Veggy

Bacterial canker on apricot — symptoms and treatment

Severity: high

What is Bacterial canker

Bacterial canker is caused by Pseudomonas syringae. It attacks bark and can kill entire branches or young trees, which is why its severity is rated high — this is not a cosmetic leaf disease but a structural one. Because the pathogen is a bacterium rather than a fungus, the usual orchard fungicides do nothing against it, and there is no spray that cures an established canker. Management is about protecting the tree from infection and cutting out what is already lost.

Symptoms

The clearest sign is amber-coloured gum on the trunk and limbs — sticky, resinous beads or runs oozing from the bark. Gumming alone is not proof, since stone fruit gums for many reasons, but gum coming from a sunken, darkened patch of bark is characteristic. Peel back the bark at the edge of such a patch and the tissue beneath is discoloured and dead rather than green. In spring, buds fail to open and blossoms wither on affected limbs, and shoots die back from the tip. A canker that girdles a branch kills everything above it.

Causes and conditions

The bacterium lives on the surfaces of healthy buds, leaves and bark and turns invasive only when it can get inside. Wounds are the entry route: pruning cuts, frost injury, hail damage, leaf scars and broken twigs. Cool, wet weather is what drives infection, and rain splash and wind-driven rain move the bacteria from tree to tree. This combination is why pruning timing matters so much on stone fruit — a fresh cut made in cool wet conditions is an open wound in exactly the weather the pathogen needs. Trees stressed by waterlogging, poor drainage or nutrient problems succumb far more readily.

Treatment

Prune in dry weather — cultural

Timing: summer. Prune only in dry summer weather. Protect wounds with sealant. Avoid winter pruning on stone fruit. Cut back into healthy wood below any canker and remove the prunings from the site. This is the core of managing the disease — get the timing wrong and pruning becomes the means of infection rather than the cure.

Copper spray (dormant) — chemical

Timing: dormant season. Apply copper at leaf fall and again at bud swell. Avoid pruning in wet weather. Pre-harvest interval: 21 days. Pesticide registrations vary by country — check local approval before use.

Prevention

Frequently asked questions

Can I save a tree that already has cankers? Sometimes. If the canker is on a limb, cut back into healthy wood well below it in dry weather and the tree can carry on. If it has girdled the trunk of a young tree, the tree is lost — replace it rather than nursing it.

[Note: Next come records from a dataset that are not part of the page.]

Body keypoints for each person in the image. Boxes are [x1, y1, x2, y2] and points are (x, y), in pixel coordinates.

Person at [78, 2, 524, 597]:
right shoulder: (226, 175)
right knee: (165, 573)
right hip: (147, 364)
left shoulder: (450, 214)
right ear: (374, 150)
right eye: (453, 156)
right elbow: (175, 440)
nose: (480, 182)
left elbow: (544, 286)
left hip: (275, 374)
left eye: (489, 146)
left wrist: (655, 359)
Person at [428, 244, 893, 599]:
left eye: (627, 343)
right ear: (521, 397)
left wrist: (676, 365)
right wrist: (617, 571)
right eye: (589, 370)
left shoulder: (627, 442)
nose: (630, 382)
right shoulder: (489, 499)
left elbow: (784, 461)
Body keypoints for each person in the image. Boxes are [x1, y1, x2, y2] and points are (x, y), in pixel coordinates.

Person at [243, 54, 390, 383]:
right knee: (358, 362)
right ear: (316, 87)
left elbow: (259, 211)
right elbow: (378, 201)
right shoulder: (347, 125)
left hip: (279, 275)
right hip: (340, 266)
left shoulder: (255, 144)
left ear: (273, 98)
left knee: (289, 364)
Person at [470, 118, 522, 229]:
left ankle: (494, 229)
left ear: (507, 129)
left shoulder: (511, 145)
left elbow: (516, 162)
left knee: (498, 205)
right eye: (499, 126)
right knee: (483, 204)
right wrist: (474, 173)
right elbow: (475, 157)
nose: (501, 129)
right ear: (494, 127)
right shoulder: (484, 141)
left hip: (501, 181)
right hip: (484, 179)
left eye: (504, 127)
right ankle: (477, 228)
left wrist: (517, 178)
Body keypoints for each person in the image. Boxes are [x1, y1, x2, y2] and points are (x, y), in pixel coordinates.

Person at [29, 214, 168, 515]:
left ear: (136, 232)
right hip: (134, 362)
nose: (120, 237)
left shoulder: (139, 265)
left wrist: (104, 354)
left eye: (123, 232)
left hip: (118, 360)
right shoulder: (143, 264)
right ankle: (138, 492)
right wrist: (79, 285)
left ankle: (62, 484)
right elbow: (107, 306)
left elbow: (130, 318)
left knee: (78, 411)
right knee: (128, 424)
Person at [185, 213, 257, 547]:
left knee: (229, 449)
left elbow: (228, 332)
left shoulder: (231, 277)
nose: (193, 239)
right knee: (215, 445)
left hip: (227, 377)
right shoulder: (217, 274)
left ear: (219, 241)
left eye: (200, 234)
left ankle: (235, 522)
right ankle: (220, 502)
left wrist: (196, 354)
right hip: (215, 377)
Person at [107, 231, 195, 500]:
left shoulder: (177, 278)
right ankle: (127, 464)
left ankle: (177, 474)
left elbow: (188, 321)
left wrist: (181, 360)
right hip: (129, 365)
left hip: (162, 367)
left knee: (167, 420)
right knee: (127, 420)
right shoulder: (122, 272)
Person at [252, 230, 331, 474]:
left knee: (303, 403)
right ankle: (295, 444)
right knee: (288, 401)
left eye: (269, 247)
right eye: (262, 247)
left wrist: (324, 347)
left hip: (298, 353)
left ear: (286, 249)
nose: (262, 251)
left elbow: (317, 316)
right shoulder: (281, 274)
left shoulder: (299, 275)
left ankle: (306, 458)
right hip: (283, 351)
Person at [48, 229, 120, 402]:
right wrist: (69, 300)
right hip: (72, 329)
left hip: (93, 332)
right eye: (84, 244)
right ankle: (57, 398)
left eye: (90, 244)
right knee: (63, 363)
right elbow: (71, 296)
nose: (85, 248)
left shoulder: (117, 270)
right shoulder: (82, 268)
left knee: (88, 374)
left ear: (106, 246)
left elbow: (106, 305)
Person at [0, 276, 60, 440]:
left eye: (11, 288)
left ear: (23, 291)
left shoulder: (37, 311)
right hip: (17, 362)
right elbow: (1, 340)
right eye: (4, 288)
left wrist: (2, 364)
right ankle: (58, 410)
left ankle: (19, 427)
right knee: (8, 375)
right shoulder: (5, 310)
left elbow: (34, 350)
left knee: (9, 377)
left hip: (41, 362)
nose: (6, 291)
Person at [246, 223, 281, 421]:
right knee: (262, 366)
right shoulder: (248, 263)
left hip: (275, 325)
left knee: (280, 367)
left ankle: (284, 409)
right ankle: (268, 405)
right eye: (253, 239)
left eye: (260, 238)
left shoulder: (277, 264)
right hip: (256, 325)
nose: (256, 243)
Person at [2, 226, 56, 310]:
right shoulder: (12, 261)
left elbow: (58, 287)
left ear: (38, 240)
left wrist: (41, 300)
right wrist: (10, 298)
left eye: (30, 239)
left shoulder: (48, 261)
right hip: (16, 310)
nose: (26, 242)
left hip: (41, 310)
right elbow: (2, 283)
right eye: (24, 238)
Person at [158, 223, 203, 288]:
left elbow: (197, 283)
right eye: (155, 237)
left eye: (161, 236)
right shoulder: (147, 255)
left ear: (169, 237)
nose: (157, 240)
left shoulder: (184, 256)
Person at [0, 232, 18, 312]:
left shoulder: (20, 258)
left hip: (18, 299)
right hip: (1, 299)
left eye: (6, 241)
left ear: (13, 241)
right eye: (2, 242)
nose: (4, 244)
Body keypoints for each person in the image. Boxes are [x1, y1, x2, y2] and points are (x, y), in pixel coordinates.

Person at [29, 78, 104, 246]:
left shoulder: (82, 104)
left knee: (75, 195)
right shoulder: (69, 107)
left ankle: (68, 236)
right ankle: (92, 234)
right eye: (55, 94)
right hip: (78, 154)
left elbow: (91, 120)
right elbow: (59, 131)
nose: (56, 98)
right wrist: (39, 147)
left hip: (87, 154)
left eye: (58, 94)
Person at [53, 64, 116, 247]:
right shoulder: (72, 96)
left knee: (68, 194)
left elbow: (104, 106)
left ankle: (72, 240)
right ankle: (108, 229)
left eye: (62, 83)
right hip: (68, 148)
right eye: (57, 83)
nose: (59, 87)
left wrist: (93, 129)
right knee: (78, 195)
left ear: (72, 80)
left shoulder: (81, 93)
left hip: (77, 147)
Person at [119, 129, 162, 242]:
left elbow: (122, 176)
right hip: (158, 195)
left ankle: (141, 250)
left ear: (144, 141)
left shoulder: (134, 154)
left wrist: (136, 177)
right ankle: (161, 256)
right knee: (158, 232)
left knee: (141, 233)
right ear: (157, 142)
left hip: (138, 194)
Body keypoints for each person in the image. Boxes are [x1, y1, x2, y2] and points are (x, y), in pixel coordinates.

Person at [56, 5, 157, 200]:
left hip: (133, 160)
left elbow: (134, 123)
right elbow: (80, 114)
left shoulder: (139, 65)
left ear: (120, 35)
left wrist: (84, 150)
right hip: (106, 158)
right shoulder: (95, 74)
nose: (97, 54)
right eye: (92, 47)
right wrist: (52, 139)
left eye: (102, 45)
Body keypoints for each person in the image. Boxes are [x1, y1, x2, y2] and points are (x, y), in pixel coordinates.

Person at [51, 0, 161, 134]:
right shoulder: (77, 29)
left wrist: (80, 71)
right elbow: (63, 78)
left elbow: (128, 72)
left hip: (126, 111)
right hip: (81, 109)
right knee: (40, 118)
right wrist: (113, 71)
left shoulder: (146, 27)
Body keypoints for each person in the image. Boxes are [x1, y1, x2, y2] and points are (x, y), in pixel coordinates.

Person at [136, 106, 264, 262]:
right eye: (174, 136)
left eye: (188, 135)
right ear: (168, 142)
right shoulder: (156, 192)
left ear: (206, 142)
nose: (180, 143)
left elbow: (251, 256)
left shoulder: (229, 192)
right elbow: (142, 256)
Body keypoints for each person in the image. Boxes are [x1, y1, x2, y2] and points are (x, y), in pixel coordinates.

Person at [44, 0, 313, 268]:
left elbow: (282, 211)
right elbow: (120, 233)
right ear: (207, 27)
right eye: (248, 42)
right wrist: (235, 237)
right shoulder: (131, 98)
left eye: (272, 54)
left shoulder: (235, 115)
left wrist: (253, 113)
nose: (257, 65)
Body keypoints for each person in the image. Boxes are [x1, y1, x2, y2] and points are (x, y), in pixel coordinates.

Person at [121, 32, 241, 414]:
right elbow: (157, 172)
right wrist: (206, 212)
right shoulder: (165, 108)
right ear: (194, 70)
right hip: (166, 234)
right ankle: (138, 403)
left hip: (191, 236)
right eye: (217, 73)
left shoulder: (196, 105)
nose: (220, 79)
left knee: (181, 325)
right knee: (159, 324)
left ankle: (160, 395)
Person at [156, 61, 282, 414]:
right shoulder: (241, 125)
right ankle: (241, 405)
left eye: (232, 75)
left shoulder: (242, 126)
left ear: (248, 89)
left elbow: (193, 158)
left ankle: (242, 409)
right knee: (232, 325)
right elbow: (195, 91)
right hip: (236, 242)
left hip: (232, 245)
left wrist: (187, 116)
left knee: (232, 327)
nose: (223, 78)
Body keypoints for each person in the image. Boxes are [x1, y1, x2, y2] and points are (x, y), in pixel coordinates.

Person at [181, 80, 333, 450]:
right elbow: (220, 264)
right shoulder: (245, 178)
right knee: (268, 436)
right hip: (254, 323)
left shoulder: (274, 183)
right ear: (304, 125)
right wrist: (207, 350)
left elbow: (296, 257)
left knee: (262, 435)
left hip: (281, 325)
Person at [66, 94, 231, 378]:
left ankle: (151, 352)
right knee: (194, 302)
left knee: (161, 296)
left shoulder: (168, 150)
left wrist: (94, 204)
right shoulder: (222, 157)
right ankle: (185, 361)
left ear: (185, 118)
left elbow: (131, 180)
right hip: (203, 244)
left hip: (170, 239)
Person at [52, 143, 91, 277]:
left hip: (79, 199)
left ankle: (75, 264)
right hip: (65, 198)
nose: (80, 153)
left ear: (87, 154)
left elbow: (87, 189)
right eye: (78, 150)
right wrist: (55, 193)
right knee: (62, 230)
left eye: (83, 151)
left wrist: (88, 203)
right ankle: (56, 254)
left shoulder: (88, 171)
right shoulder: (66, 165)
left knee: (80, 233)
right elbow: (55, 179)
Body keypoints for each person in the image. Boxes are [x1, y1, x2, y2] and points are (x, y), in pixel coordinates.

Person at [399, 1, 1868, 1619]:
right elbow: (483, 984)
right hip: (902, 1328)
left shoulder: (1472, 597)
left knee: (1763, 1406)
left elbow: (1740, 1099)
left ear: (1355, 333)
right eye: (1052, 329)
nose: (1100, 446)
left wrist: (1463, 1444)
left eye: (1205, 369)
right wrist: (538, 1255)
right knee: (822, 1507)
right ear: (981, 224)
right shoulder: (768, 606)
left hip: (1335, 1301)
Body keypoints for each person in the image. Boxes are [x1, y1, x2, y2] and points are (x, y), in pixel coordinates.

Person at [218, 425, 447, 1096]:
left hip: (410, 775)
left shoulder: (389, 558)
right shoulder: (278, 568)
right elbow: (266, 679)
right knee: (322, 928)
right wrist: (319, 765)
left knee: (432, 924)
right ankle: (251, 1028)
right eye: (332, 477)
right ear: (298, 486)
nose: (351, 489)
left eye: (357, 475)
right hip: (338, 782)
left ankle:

Why is winter pruning such a problem? Winter cuts heal slowly and coincide with the cool, wet conditions that let the bacteria spread. Summer pruning in dry weather leaves wounds that seal quickly, giving the pathogen far less opportunity.

Will fungicide help? No. This is a bacterial disease, so fungicides have no effect on it. Copper is the only spray in the programme, and it works preventively at leaf fall and bud swell rather than curing existing cankers.